The Triangular Trade
Discover the triangular trade — the three-legged Atlantic commerce connecting European goods, enslaved Africans, and American plantation products in a system of exploitation.
The triangular trade was the three-part Atlantic commercial system that connected Europe, Africa, and the Americas from the 16th to the 19th centuries. It was the economic infrastructure of the Atlantic slave trade and one of the defining features of early modern globalization.
The first leg carried European manufactured goods — textiles, firearms, metalware, alcohol — to West Africa, where they were exchanged for enslaved people. The second leg — the infamous Middle Passage — transported enslaved Africans across the Atlantic to the Caribbean and the Americas under conditions of extreme brutality.
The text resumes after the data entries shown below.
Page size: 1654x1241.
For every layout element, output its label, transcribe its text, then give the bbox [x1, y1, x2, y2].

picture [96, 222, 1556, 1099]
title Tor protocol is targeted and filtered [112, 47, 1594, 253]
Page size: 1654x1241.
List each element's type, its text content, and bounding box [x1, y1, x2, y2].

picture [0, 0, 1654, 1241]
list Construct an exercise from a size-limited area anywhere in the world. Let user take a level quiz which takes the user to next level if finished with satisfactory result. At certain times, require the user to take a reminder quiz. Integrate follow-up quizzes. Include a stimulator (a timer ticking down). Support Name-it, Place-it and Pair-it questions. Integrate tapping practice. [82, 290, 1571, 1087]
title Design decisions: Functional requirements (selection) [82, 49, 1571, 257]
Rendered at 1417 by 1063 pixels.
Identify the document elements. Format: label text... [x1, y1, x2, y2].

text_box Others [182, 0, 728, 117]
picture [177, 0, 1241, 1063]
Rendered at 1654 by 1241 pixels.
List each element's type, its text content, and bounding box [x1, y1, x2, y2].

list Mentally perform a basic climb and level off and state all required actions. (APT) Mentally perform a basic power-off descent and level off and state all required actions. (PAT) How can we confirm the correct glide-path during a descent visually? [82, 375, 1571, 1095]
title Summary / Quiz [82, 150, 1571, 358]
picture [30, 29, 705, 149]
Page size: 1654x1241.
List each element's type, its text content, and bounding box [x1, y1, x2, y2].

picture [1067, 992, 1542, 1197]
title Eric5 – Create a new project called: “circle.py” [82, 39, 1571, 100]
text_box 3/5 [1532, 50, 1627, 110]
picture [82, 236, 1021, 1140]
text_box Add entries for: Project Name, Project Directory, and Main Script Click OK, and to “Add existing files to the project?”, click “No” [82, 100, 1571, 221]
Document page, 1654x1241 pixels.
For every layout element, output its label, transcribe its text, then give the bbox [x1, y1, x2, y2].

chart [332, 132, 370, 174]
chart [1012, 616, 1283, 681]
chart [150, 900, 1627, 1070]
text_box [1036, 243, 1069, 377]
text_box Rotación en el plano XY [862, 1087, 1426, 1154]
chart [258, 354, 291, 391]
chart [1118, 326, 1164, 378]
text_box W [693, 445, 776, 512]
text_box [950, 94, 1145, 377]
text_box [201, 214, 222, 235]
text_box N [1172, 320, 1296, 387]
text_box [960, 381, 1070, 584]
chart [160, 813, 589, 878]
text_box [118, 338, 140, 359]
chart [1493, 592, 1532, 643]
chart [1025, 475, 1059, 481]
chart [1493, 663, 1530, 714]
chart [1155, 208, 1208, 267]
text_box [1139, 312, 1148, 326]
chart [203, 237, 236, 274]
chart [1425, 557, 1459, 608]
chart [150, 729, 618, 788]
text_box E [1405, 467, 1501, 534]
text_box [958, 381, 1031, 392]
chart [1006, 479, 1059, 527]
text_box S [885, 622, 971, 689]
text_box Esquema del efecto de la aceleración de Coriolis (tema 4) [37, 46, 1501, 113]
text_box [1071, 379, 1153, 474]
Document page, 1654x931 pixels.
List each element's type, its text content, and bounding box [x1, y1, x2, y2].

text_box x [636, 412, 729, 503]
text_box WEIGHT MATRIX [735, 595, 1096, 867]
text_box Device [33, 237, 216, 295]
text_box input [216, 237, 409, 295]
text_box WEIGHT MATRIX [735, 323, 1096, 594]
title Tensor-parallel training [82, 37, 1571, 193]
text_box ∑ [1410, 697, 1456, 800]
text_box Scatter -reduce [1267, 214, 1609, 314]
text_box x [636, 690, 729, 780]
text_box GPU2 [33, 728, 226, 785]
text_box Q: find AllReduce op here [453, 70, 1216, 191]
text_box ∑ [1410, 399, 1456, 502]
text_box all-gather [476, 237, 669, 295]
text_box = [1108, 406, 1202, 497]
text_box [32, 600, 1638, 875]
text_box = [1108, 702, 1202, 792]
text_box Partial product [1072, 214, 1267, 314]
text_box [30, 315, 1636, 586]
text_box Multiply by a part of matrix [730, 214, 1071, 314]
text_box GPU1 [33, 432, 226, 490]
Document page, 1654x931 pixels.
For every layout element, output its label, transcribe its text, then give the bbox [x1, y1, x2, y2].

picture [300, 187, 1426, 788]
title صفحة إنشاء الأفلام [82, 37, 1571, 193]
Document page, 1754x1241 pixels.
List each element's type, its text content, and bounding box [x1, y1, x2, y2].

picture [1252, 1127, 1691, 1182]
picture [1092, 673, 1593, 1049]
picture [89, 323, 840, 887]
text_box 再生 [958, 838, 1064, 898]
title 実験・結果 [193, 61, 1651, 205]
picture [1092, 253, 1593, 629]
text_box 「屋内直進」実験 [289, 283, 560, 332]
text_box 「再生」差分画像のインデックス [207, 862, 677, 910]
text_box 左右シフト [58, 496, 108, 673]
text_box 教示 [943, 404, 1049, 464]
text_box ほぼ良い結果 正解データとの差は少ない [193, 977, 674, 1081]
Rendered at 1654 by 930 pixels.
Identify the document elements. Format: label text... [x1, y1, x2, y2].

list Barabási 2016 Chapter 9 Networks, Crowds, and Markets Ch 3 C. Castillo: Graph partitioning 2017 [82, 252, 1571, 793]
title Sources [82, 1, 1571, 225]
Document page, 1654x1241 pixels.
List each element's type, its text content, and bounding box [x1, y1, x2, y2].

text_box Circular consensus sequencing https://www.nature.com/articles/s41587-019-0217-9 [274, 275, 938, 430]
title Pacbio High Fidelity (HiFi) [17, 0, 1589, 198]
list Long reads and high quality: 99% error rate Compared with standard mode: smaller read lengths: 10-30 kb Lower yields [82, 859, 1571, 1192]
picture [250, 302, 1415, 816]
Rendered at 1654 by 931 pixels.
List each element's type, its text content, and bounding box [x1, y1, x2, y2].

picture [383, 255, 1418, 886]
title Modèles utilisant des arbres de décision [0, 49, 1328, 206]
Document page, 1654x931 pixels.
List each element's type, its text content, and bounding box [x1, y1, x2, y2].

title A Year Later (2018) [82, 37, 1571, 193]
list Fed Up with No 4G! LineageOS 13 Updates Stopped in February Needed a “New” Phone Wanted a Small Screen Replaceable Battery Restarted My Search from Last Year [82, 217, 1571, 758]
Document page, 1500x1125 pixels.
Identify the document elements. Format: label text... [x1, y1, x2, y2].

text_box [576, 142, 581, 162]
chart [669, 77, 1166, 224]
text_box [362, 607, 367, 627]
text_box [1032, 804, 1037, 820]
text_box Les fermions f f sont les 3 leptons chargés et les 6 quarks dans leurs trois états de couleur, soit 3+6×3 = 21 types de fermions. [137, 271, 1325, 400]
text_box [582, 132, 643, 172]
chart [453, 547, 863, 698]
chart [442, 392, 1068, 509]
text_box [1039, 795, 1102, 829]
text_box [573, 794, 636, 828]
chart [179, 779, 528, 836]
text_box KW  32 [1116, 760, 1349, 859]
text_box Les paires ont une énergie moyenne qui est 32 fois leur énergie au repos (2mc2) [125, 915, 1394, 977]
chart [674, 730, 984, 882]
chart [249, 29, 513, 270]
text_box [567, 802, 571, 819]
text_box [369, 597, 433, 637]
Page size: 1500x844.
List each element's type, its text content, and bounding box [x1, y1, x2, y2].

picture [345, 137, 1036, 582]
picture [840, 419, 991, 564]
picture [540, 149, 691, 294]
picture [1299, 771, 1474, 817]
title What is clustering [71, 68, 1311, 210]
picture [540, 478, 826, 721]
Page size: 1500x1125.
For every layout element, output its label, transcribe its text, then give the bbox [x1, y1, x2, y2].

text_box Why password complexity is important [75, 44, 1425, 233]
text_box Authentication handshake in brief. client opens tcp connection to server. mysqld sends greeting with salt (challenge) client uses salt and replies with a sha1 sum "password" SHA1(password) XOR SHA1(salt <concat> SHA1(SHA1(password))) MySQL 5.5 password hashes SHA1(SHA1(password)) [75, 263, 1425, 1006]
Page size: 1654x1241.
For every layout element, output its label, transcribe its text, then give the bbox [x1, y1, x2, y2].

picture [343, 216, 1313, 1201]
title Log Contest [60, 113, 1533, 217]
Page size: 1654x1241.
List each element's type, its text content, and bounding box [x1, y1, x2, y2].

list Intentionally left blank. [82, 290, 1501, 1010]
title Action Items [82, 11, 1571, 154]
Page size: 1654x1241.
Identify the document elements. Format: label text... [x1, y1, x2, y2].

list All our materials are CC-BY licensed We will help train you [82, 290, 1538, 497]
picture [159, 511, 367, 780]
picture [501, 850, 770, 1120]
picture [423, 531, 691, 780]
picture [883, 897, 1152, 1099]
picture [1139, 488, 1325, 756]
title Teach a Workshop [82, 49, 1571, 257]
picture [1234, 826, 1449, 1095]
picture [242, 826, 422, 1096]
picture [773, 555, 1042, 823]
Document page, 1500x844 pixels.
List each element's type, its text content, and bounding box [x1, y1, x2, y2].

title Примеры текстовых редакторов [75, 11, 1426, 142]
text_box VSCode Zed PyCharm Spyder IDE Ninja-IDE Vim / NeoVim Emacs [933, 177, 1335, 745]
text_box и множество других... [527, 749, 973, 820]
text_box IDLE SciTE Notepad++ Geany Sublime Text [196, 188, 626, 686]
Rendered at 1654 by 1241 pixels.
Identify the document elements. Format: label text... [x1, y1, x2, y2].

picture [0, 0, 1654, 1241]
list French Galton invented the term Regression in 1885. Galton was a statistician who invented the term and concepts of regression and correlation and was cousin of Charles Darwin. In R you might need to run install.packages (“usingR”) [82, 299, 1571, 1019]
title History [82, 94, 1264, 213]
The third leg carried American plantation products — sugar, tobacco, cotton, rum, coffee — to European markets, where they generated enormous profits and fueled consumer revolutions.
The triangular trade was not a single, fixed route but a complex web of overlapping commercial circuits. Not all ships followed the full triangle — many conducted bilateral trade. But the system as a whole created an Atlantic economy in which European industry, African labor, and American land were bound together in a cycle of exploitation that enriched European merchants, devastated African societies, and built the plantation economies of the Americas on the suffering of millions of enslaved people.